__JOB__
Collect each line in the material below that contains the word "also", and copy every such line in full.

__AVAILABLE DATA__
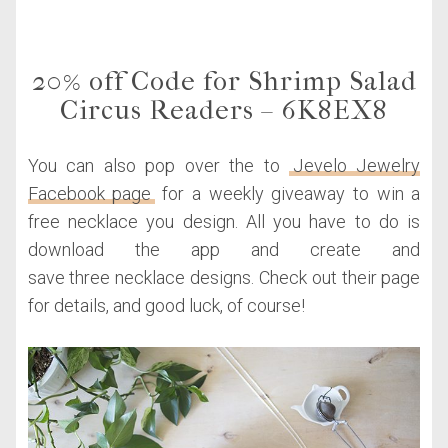
20% off Code for Shrimp Salad
Circus Readers – 6K8EX8
You can also pop over the to
Jevelo Jewelry
Facebook page
for a weekly giveaway to win a
free necklace you design. All you have to do is
download the app and create and
save three necklace designs. Check out their page
for details, and good luck, of course!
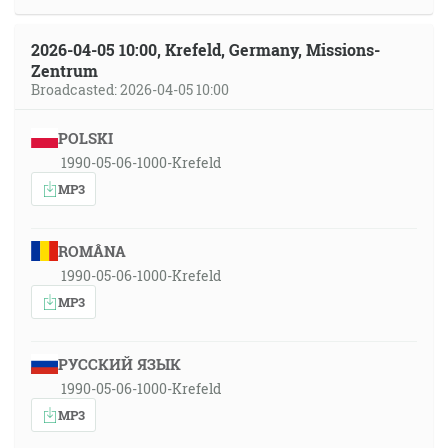
2026-04-05 10:00, Krefeld, Germany, Missions-
Zentrum
Broadcasted: 2026-04-05 10:00
POLSKI
1990-05-06-1000-Krefeld
MP3
ROMÂNA
1990-05-06-1000-Krefeld
MP3
РУССКИЙ ЯЗЫК
1990-05-06-1000-Krefeld
MP3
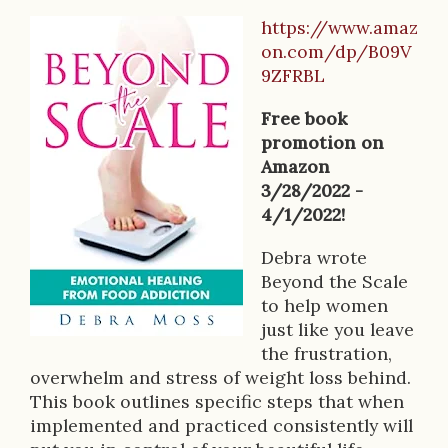
https://www.amaz
B
on.com/dp/B09V
o
9ZFRBL
o
Free book
k
promotion on
Amazon
D
3/28/2022 -
e
4/1/2022!
s
Debra wrote
Beyond the Scale
c
to help women
r
just like you leave
the frustration,
i
overwhelm and stress of weight loss behind.
p
This book outlines specific steps that when
implemented and practiced consistently will
t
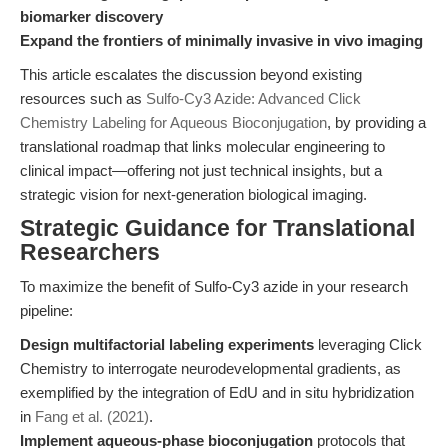
biomarker discovery
Expand the frontiers of minimally invasive in vivo imaging
This article escalates the discussion beyond existing
resources such as
Sulfo-Cy3 Azide: Advanced Click
Chemistry Labeling for Aqueous Bioconjugation
, by providing a
translational roadmap that links molecular engineering to
clinical impact—offering not just technical insights, but a
strategic vision for next-generation biological imaging.
Strategic Guidance for Translational
Researchers
To maximize the benefit of Sulfo-Cy3 azide in your research
pipeline:
Design multifactorial labeling experiments
leveraging Click
Chemistry to interrogate neurodevelopmental gradients, as
exemplified by the integration of EdU and in situ hybridization
in
Fang et al. (2021)
.
Implement aqueous-phase bioconjugation
protocols that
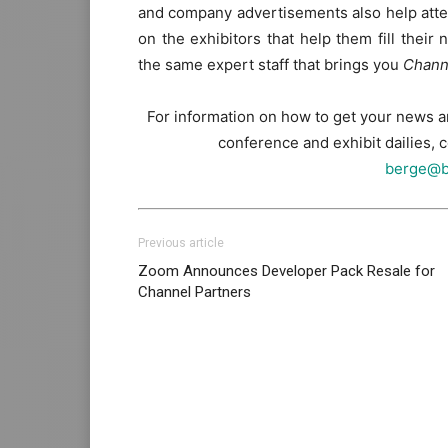
and company advertisements also help atten
on the exhibitors that help them fill thei
the same expert staff that brings you
Chann
For information on how to get your news 
conference and exhibit dailies,
berge@b
Previous article
Zoom Announces Developer Pack Resale for
Channel Partners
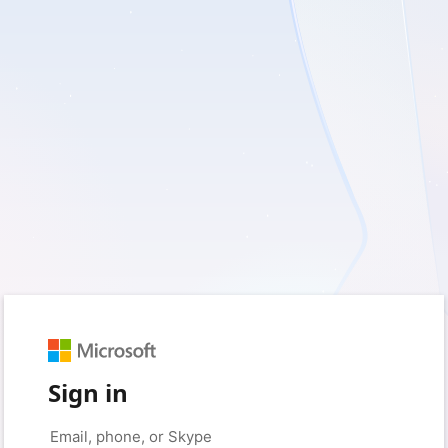
Sign in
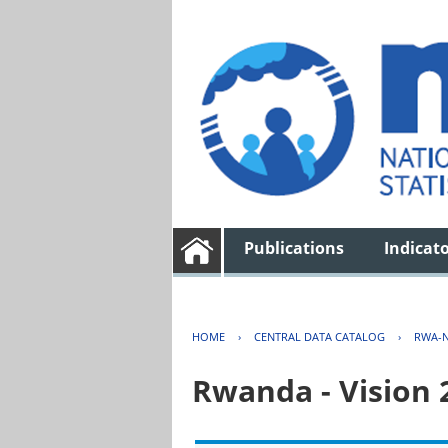
Publications
Indicat
HOME
›
CENTRAL DATA CATALOG
›
RWA-N
Rwanda - Vision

__EXERCISE RESULT__
You can also pop over the to
and company advertisements also help atten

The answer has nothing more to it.